-- START Data shown --

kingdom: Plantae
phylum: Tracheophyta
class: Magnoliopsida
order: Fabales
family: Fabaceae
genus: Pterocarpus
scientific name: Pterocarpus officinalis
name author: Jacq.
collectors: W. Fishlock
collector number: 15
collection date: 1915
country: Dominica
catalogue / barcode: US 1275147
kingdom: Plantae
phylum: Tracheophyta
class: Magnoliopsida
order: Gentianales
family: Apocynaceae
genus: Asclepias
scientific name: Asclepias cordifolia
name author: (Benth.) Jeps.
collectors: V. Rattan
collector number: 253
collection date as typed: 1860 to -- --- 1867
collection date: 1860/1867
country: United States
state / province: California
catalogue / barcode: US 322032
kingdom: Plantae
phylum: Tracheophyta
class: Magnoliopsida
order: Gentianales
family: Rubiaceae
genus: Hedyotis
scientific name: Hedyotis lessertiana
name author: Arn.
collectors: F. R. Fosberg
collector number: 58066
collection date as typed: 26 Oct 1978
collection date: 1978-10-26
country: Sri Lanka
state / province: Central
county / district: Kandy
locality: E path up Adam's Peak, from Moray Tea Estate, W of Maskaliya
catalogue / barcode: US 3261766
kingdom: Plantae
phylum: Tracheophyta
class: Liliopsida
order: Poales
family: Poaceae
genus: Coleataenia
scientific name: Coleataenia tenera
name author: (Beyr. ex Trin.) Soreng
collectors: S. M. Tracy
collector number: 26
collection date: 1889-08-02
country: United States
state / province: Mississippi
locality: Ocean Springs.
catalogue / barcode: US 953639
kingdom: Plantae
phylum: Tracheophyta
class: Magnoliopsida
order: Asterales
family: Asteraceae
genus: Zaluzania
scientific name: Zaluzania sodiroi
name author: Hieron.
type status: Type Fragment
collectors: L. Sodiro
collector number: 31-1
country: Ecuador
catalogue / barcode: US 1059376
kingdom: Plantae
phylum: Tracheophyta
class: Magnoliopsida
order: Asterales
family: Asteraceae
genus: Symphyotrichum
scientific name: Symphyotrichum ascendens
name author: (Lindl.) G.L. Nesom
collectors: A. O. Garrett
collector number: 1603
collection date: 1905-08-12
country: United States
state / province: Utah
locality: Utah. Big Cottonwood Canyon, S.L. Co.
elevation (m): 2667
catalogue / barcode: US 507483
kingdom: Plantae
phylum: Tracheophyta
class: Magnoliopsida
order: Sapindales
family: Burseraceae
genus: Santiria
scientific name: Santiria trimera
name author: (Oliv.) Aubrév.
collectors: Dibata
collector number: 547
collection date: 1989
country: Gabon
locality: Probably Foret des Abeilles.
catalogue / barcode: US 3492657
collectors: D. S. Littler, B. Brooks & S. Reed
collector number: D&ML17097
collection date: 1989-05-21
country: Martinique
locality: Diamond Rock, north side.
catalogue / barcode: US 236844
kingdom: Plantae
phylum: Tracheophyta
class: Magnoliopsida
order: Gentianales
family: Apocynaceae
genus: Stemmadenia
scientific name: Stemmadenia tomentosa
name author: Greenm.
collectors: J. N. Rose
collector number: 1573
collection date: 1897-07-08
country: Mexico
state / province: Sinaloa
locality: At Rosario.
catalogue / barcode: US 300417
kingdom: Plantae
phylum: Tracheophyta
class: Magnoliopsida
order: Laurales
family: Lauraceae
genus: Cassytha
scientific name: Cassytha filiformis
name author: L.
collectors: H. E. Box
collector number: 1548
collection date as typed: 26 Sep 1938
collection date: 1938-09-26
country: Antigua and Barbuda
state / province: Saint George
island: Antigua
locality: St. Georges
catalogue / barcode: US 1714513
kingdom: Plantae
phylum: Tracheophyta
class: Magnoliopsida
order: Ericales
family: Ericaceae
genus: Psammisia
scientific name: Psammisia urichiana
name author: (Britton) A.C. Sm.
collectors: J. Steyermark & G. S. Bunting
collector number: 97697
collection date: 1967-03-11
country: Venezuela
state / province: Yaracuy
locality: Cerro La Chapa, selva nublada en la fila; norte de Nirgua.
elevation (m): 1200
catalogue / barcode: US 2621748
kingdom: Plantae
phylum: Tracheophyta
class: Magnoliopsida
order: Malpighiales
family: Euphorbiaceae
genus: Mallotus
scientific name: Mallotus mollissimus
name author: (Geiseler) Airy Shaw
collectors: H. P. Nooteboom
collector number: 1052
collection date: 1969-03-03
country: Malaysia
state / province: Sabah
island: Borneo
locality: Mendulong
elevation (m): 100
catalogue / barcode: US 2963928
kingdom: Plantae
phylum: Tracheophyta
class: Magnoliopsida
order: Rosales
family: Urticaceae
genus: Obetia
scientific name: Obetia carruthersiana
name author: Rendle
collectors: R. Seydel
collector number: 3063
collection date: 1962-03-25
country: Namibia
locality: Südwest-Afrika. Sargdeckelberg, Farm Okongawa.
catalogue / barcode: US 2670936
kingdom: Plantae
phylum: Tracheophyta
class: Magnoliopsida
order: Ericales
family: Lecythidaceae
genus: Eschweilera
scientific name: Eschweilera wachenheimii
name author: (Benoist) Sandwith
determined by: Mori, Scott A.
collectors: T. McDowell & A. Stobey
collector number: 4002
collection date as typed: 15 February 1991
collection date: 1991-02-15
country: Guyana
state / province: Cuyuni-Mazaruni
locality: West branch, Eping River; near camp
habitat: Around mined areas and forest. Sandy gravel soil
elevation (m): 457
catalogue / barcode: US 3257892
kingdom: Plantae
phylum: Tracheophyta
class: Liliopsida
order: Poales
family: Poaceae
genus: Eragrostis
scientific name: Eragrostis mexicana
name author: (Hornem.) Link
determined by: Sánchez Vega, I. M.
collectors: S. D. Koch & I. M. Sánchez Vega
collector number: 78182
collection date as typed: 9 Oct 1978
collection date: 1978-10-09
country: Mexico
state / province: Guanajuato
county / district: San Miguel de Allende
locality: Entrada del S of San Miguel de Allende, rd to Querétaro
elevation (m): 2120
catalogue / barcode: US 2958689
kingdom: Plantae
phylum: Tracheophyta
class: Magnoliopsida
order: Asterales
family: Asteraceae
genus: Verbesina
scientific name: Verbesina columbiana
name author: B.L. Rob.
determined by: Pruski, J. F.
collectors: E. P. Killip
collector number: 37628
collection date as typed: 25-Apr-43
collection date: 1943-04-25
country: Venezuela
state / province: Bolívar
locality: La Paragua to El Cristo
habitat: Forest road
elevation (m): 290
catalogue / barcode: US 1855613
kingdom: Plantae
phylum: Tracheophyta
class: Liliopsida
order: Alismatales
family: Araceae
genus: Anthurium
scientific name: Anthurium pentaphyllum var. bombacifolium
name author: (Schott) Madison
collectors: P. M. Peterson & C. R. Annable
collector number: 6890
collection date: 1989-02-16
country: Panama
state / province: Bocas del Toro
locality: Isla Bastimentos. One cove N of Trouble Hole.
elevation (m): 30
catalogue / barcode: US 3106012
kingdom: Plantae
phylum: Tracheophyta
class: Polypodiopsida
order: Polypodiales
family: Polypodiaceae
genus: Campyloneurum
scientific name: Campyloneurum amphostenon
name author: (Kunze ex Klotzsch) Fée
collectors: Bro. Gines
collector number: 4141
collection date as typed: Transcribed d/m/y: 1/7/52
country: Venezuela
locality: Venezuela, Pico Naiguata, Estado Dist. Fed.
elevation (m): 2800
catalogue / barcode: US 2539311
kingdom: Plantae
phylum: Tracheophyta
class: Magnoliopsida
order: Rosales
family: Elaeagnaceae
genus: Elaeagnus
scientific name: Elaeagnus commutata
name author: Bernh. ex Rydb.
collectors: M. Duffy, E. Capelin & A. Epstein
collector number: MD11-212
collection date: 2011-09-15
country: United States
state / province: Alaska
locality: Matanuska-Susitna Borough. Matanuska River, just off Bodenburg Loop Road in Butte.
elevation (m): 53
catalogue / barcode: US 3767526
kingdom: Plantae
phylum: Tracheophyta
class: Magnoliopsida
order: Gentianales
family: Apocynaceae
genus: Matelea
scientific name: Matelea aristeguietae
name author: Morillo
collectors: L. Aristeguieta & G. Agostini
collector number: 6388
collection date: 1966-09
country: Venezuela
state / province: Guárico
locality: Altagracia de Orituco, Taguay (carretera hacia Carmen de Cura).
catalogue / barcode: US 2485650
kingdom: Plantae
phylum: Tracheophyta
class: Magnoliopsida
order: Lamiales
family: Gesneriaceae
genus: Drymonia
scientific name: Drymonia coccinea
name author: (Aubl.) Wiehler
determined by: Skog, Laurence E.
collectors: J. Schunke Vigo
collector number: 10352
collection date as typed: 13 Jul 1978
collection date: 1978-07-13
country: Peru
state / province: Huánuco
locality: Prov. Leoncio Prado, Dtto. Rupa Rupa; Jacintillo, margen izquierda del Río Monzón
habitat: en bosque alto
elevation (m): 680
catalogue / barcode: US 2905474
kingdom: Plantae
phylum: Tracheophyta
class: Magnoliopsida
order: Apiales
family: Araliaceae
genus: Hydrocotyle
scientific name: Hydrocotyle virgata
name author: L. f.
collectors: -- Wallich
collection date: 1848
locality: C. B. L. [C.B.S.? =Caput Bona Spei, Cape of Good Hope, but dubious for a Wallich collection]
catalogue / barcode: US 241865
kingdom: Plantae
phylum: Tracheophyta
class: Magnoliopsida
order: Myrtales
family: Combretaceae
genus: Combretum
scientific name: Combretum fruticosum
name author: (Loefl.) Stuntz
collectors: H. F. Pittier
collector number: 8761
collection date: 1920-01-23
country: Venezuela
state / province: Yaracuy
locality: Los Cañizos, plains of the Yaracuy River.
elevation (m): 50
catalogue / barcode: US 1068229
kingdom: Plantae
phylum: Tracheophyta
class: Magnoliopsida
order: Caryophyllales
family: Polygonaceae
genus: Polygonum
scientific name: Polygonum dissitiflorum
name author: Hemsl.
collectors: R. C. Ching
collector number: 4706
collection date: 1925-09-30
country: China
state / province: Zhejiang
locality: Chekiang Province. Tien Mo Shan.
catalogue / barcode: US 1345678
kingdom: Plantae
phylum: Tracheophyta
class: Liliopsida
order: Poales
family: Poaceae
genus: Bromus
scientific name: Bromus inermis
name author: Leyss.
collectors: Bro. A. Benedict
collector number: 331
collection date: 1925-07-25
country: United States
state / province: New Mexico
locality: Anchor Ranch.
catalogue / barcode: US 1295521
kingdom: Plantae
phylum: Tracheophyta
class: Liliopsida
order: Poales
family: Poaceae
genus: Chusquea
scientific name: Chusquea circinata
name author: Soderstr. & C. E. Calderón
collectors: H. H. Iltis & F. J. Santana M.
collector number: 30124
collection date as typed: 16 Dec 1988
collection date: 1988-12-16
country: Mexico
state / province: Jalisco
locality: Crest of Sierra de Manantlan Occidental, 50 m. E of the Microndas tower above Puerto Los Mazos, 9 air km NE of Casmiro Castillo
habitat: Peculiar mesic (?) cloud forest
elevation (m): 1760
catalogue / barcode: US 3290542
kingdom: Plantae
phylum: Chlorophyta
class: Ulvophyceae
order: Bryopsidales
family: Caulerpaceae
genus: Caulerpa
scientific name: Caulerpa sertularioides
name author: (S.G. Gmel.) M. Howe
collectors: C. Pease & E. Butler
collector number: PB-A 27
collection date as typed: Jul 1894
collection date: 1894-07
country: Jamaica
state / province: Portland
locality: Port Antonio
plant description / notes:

-- END Data shown --

Set exercise — Reproduce the records above word for word, from their start through the line containing "catalogue / barcode: US 322032".

Reply to the task —
kingdom: Plantae
phylum: Tracheophyta
class: Magnoliopsida
order: Fabales
family: Fabaceae
genus: Pterocarpus
scientific name: Pterocarpus officinalis
name author: Jacq.
collectors: W. Fishlock
collector number: 15
collection date: 1915
country: Dominica
catalogue / barcode: US 1275147
kingdom: Plantae
phylum: Tracheophyta
class: Magnoliopsida
order: Gentianales
family: Apocynaceae
genus: Asclepias
scientific name: Asclepias cordifolia
name author: (Benth.) Jeps.
collectors: V. Rattan
collector number: 253
collection date as typed: 1860 to -- --- 1867
collection date: 1860/1867
country: United States
state / province: California
catalogue / barcode: US 322032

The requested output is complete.